# Exercise
Before you return the entries below, strip out the pictures and keep all else exact.

Modification records:
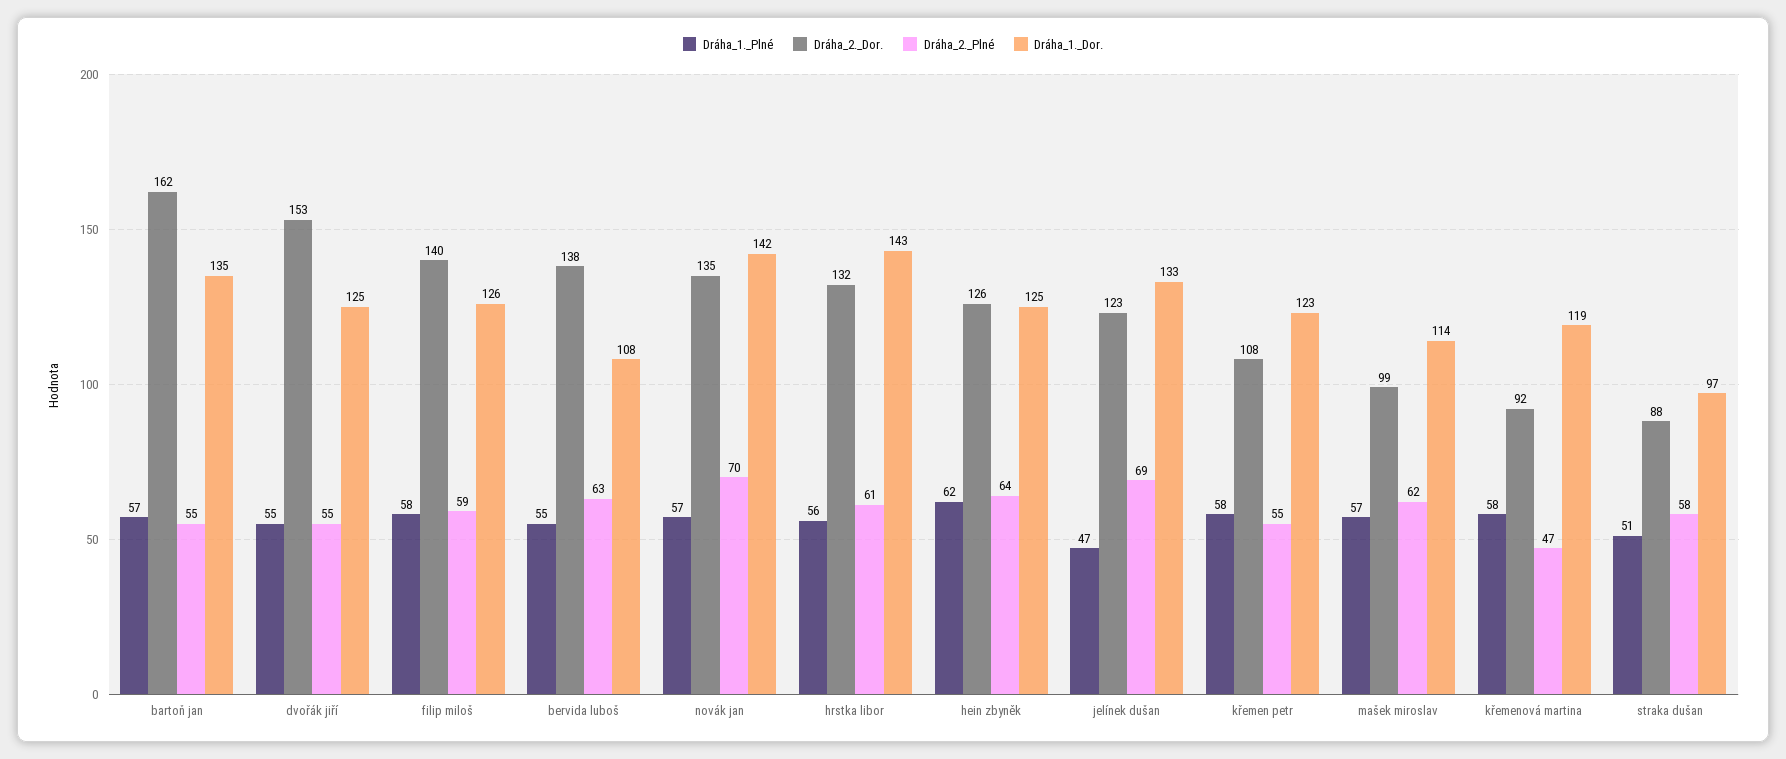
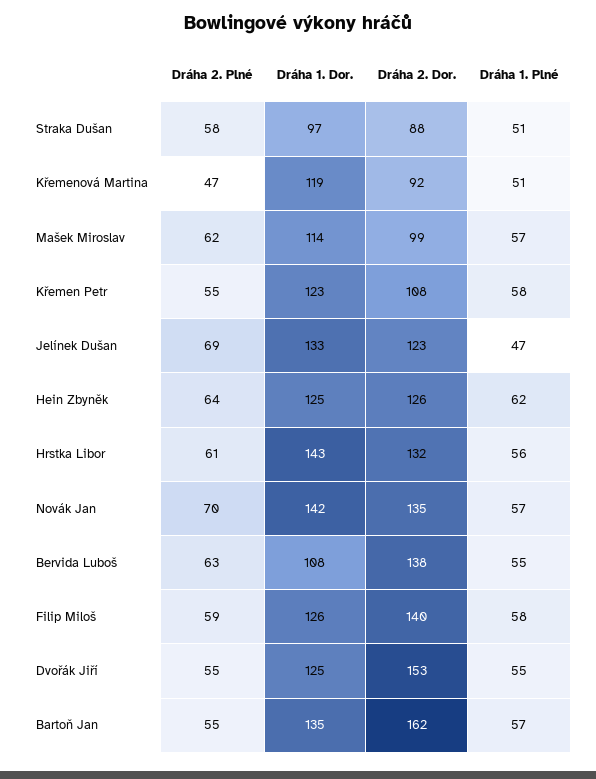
  {
    "Dráha_1._Plné": {
      "bartoň jan": 57,
      "dvořák jiří": 55,
      "filip miloš": 58,
      "bervida luboš": 55,
      "novák jan": 57,
      "hrstka libor": 56,
      "hein zbyněk": 62,
      "jelínek dušan": 47,
      "křemen petr": 58,
      "mašek miroslav": 57,
-     "křemenová martina": 58,
+     "křemenová martina": 51,
      "straka dušan": 51
    },
    "Dráha_2._Dor.": {
      "bartoň jan": 162,
      "dvořák jiří": 153,
      "filip miloš": 140,
      "bervida luboš": 138,
      "novák jan": 135,
      "hrstka libor": 132,
      "hein zbyněk": 126,
      "jelínek dušan": 123,
      "křemen petr": 108,
      "mašek miroslav": 99,
      "křemenová martina": 92,
      "straka dušan": 88
    },
    "Dráha_2._Plné": {
      "bartoň jan": 55,
      "dvořák jiří": 55,
      "filip miloš": 59,
      "bervida luboš": 63,
      "novák jan": 70,
      "hrstka libor": 61,
      "hein zbyněk": 64,
      "jelínek dušan": 69,
      "křemen petr": 55,
      "mašek miroslav": 62,
      "křemenová martina": 47,
      "straka dušan": 58
    },
    "Dráha_1._Dor.": {
      "bartoň jan": 135,
      "dvořák jiří": 125,
      "filip miloš": 126,
      "bervida luboš": 108,
      "novák jan": 142,
      "hrstka libor": 143,
      "hein zbyněk": 125,
      "jelínek dušan": 133,
      "křemen petr": 123,
      "mašek miroslav": 114,
      "křemenová martina": 119,
      "straka dušan": 97
    }
  }

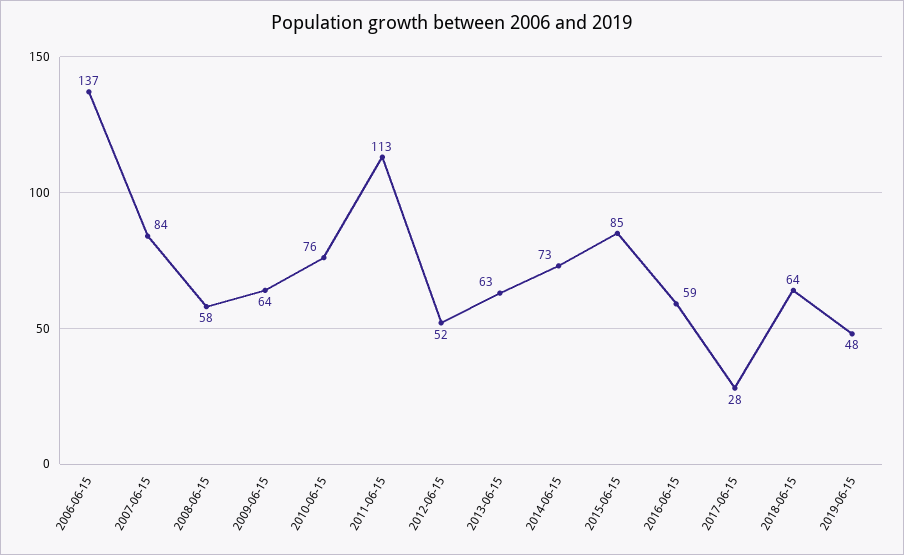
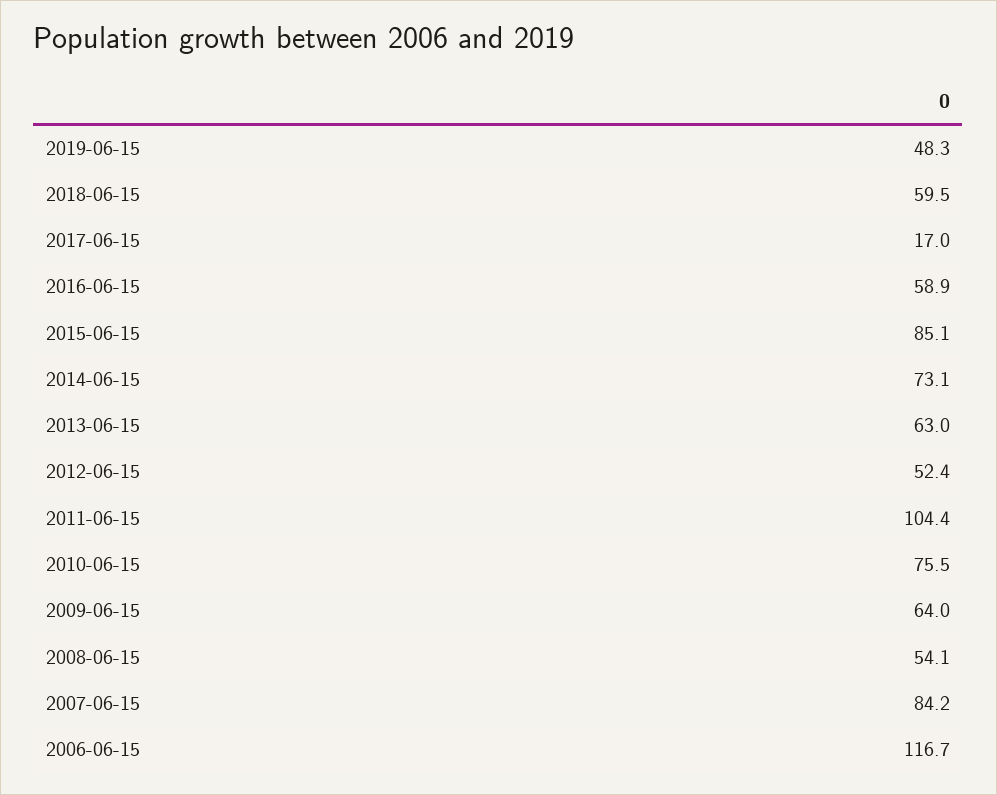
  {
-   "2006-06-15": 137,
+   "2006-06-15": 116.7,
    "2007-06-15": 84.2,
-   "2008-06-15": 58,
+   "2008-06-15": 54.1,
    "2009-06-15": 64,
    "2010-06-15": 75.5,
-   "2011-06-15": 113,
+   "2011-06-15": 104.4,
    "2012-06-15": 52.4,
    "2013-06-15": 63,
    "2014-06-15": 73.1,
    "2015-06-15": 85.1,
    "2016-06-15": 58.9,
-   "2017-06-15": 28,
+   "2017-06-15": 17,
-   "2018-06-15": 64,
+   "2018-06-15": 59.5,
    "2019-06-15": 48.3
  }

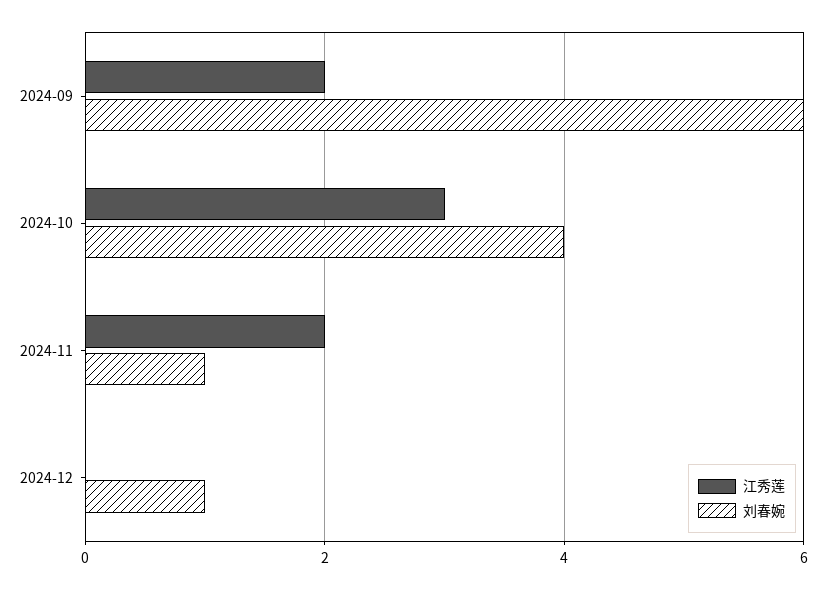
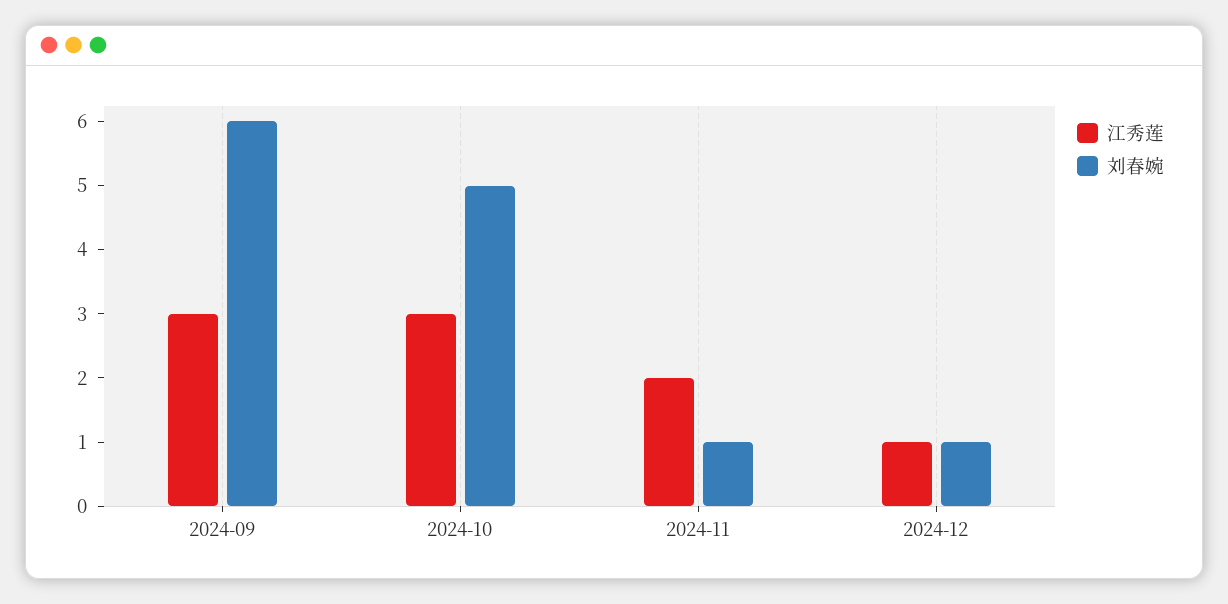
  {
    "江秀莲": {
-     "2024-09": 2,
+     "2024-09": 3,
      "2024-10": 3,
      "2024-11": 2,
-     "2024-12": 0
+     "2024-12": 1
    },
    "刘春婉": {
      "2024-09": 6,
-     "2024-10": 4,
+     "2024-10": 5,
      "2024-11": 1,
      "2024-12": 1
    }
  }

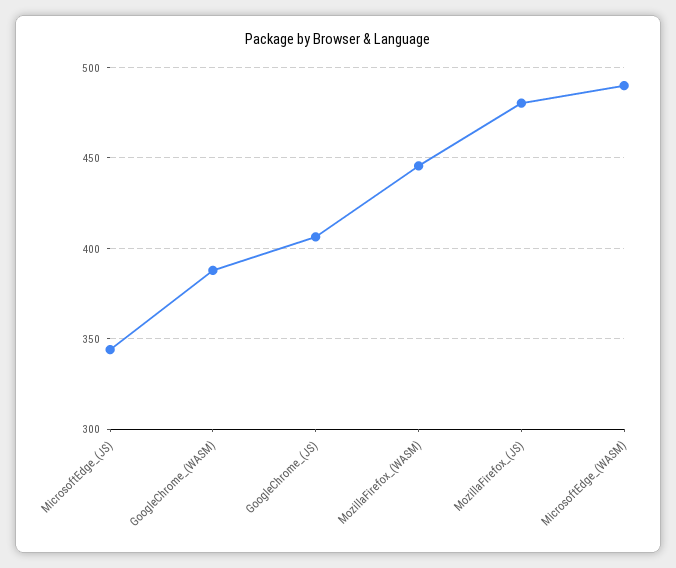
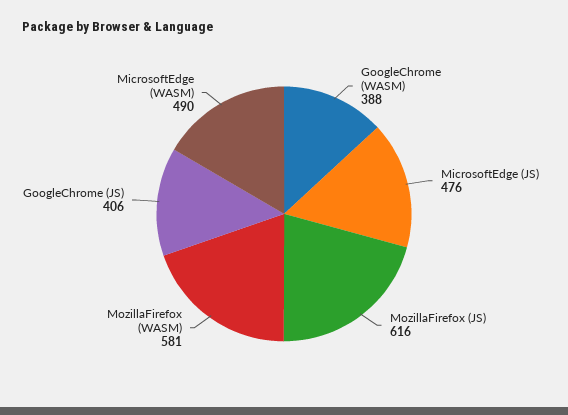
  {
-   "MicrosoftEdge_(JS)": 345,
+   "MicrosoftEdge_(JS)": 476,
    "GoogleChrome_(WASM)": 388,
    "GoogleChrome_(JS)": 406,
-   "MozillaFirefox_(WASM)": 445,
+   "MozillaFirefox_(WASM)": 581,
-   "MozillaFirefox_(JS)": 480,
+   "MozillaFirefox_(JS)": 616,
    "MicrosoftEdge_(WASM)": 490
  }

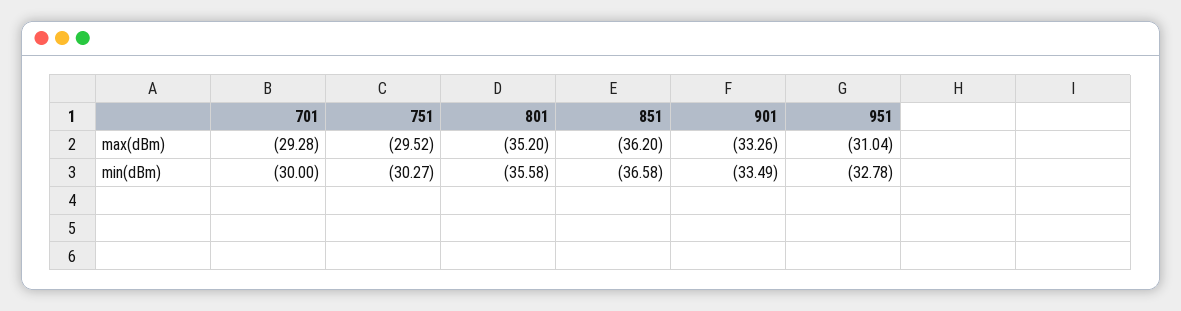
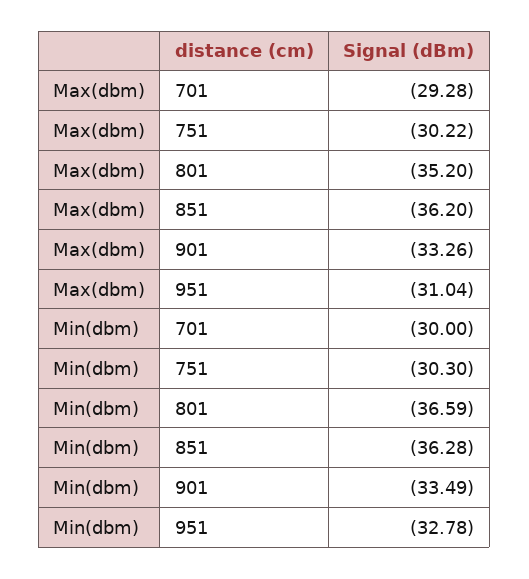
  {
    "701": {
      "max(dBm)": -29.28,
      "min(dBm)": -30
    },
    "751": {
-     "max(dBm)": -29.52,
+     "max(dBm)": -30.22,
-     "min(dBm)": -30.27
+     "min(dBm)": -30.3
    },
    "801": {
      "max(dBm)": -35.2,
-     "min(dBm)": -35.58
+     "min(dBm)": -36.59
    },
    "851": {
      "max(dBm)": -36.2,
-     "min(dBm)": -36.58
+     "min(dBm)": -36.28
    },
    "901": {
      "max(dBm)": -33.26,
      "min(dBm)": -33.49
    },
    "951": {
      "max(dBm)": -31.04,
      "min(dBm)": -32.78
    }
  }

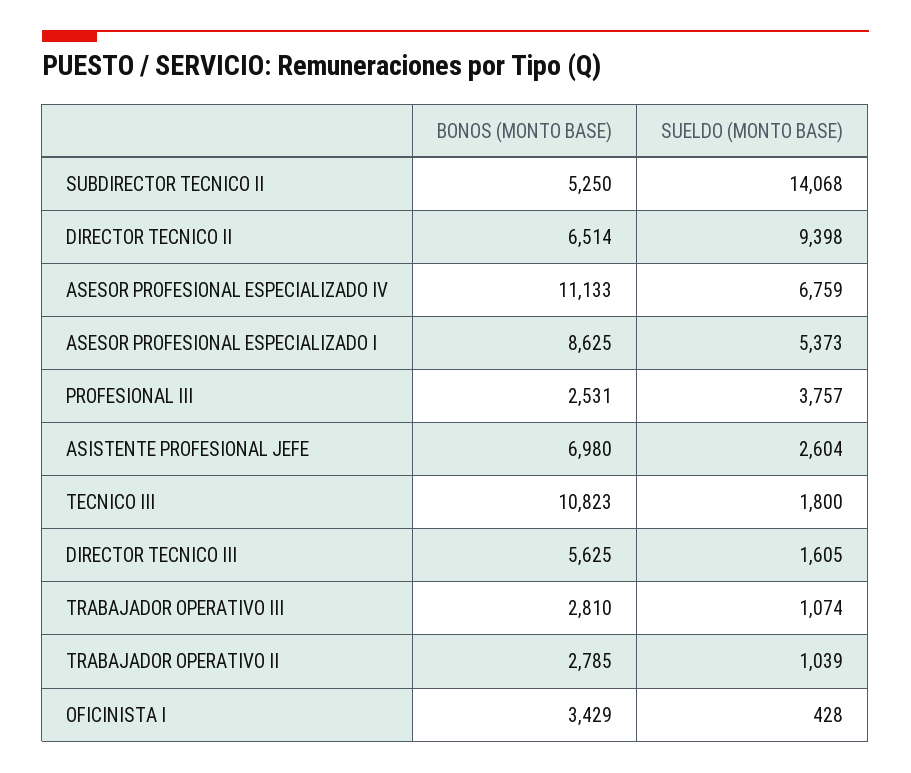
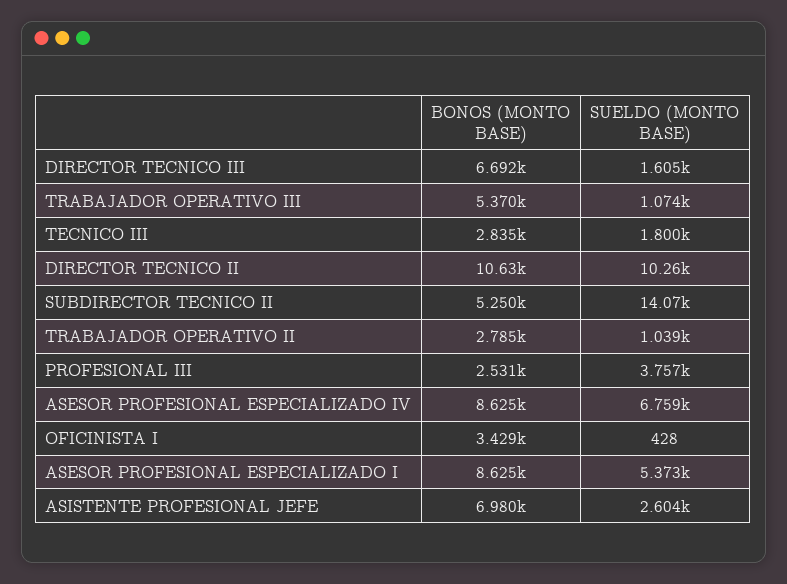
  {
    "BONOS (MONTO BASE)": {
      "SUBDIRECTOR TECNICO II": 5250,
-     "DIRECTOR TECNICO II": 6514,
+     "DIRECTOR TECNICO II": 10630,
-     "ASESOR PROFESIONAL ESPECIALIZADO IV": 11133,
+     "ASESOR PROFESIONAL ESPECIALIZADO IV": 8625,
      "ASESOR PROFESIONAL ESPECIALIZADO I": 8625,
      "PROFESIONAL III": 2531,
      "ASISTENTE PROFESIONAL JEFE": 6980,
-     "TECNICO III": 10823,
+     "TECNICO III": 2835,
-     "DIRECTOR TECNICO III": 5625,
+     "DIRECTOR TECNICO III": 6692,
-     "TRABAJADOR OPERATIVO III": 2810,
+     "TRABAJADOR OPERATIVO III": 5370,
      "TRABAJADOR OPERATIVO II": 2785,
      "OFICINISTA I": 3429
    },
    "SUELDO (MONTO BASE)": {
      "SUBDIRECTOR TECNICO II": 14068,
-     "DIRECTOR TECNICO II": 9398,
+     "DIRECTOR TECNICO II": 10260,
      "ASESOR PROFESIONAL ESPECIALIZADO IV": 6759,
      "ASESOR PROFESIONAL ESPECIALIZADO I": 5373,
      "PROFESIONAL III": 3757,
      "ASISTENTE PROFESIONAL JEFE": 2604,
      "TECNICO III": 1800,
      "DIRECTOR TECNICO III": 1605,
      "TRABAJADOR OPERATIVO III": 1074,
      "TRABAJADOR OPERATIVO II": 1039,
      "OFICINISTA I": 428
    }
  }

# Response below
  {
    "Dráha_1._Plné": {
      "bartoň jan": 57,
      "dvořák jiří": 55,
      "filip miloš": 58,
      "bervida luboš": 55,
      "novák jan": 57,
      "hrstka libor": 56,
      "hein zbyněk": 62,
      "jelínek dušan": 47,
      "křemen petr": 58,
      "mašek miroslav": 57,
-     "křemenová martina": 58,
+     "křemenová martina": 51,
      "straka dušan": 51
    },
    "Dráha_2._Dor.": {
      "bartoň jan": 162,
      "dvořák jiří": 153,
      "filip miloš": 140,
      "bervida luboš": 138,
      "novák jan": 135,
      "hrstka libor": 132,
      "hein zbyněk": 126,
      "jelínek dušan": 123,
      "křemen petr": 108,
      "mašek miroslav": 99,
      "křemenová martina": 92,
      "straka dušan": 88
    },
    "Dráha_2._Plné": {
      "bartoň jan": 55,
      "dvořák jiří": 55,
      "filip miloš": 59,
      "bervida luboš": 63,
      "novák jan": 70,
      "hrstka libor": 61,
      "hein zbyněk": 64,
      "jelínek dušan": 69,
      "křemen petr": 55,
      "mašek miroslav": 62,
      "křemenová martina": 47,
      "straka dušan": 58
    },
    "Dráha_1._Dor.": {
      "bartoň jan": 135,
      "dvořák jiří": 125,
      "filip miloš": 126,
      "bervida luboš": 108,
      "novák jan": 142,
      "hrstka libor": 143,
      "hein zbyněk": 125,
      "jelínek dušan": 133,
      "křemen petr": 123,
      "mašek miroslav": 114,
      "křemenová martina": 119,
      "straka dušan": 97
    }
  }

  {
-   "2006-06-15": 137,
+   "2006-06-15": 116.7,
    "2007-06-15": 84.2,
-   "2008-06-15": 58,
+   "2008-06-15": 54.1,
    "2009-06-15": 64,
    "2010-06-15": 75.5,
-   "2011-06-15": 113,
+   "2011-06-15": 104.4,
    "2012-06-15": 52.4,
    "2013-06-15": 63,
    "2014-06-15": 73.1,
    "2015-06-15": 85.1,
    "2016-06-15": 58.9,
-   "2017-06-15": 28,
+   "2017-06-15": 17,
-   "2018-06-15": 64,
+   "2018-06-15": 59.5,
    "2019-06-15": 48.3
  }

  {
    "江秀莲": {
-     "2024-09": 2,
+     "2024-09": 3,
      "2024-10": 3,
      "2024-11": 2,
-     "2024-12": 0
+     "2024-12": 1
    },
    "刘春婉": {
      "2024-09": 6,
-     "2024-10": 4,
+     "2024-10": 5,
      "2024-11": 1,
      "2024-12": 1
    }
  }

  {
-   "MicrosoftEdge_(JS)": 345,
+   "MicrosoftEdge_(JS)": 476,
    "GoogleChrome_(WASM)": 388,
    "GoogleChrome_(JS)": 406,
-   "MozillaFirefox_(WASM)": 445,
+   "MozillaFirefox_(WASM)": 581,
-   "MozillaFirefox_(JS)": 480,
+   "MozillaFirefox_(JS)": 616,
    "MicrosoftEdge_(WASM)": 490
  }

  {
    "701": {
      "max(dBm)": -29.28,
      "min(dBm)": -30
    },
    "751": {
-     "max(dBm)": -29.52,
+     "max(dBm)": -30.22,
-     "min(dBm)": -30.27
+     "min(dBm)": -30.3
    },
    "801": {
      "max(dBm)": -35.2,
-     "min(dBm)": -35.58
+     "min(dBm)": -36.59
    },
    "851": {
      "max(dBm)": -36.2,
-     "min(dBm)": -36.58
+     "min(dBm)": -36.28
    },
    "901": {
      "max(dBm)": -33.26,
      "min(dBm)": -33.49
    },
    "951": {
      "max(dBm)": -31.04,
      "min(dBm)": -32.78
    }
  }

  {
    "BONOS (MONTO BASE)": {
      "SUBDIRECTOR TECNICO II": 5250,
-     "DIRECTOR TECNICO II": 6514,
+     "DIRECTOR TECNICO II": 10630,
-     "ASESOR PROFESIONAL ESPECIALIZADO IV": 11133,
+     "ASESOR PROFESIONAL ESPECIALIZADO IV": 8625,
      "ASESOR PROFESIONAL ESPECIALIZADO I": 8625,
      "PROFESIONAL III": 2531,
      "ASISTENTE PROFESIONAL JEFE": 6980,
-     "TECNICO III": 10823,
+     "TECNICO III": 2835,
-     "DIRECTOR TECNICO III": 5625,
+     "DIRECTOR TECNICO III": 6692,
-     "TRABAJADOR OPERATIVO III": 2810,
+     "TRABAJADOR OPERATIVO III": 5370,
      "TRABAJADOR OPERATIVO II": 2785,
      "OFICINISTA I": 3429
    },
    "SUELDO (MONTO BASE)": {
      "SUBDIRECTOR TECNICO II": 14068,
-     "DIRECTOR TECNICO II": 9398,
+     "DIRECTOR TECNICO II": 10260,
      "ASESOR PROFESIONAL ESPECIALIZADO IV": 6759,
      "ASESOR PROFESIONAL ESPECIALIZADO I": 5373,
      "PROFESIONAL III": 3757,
      "ASISTENTE PROFESIONAL JEFE": 2604,
      "TECNICO III": 1800,
      "DIRECTOR TECNICO III": 1605,
      "TRABAJADOR OPERATIVO III": 1074,
      "TRABAJADOR OPERATIVO II": 1039,
      "OFICINISTA I": 428
    }
  }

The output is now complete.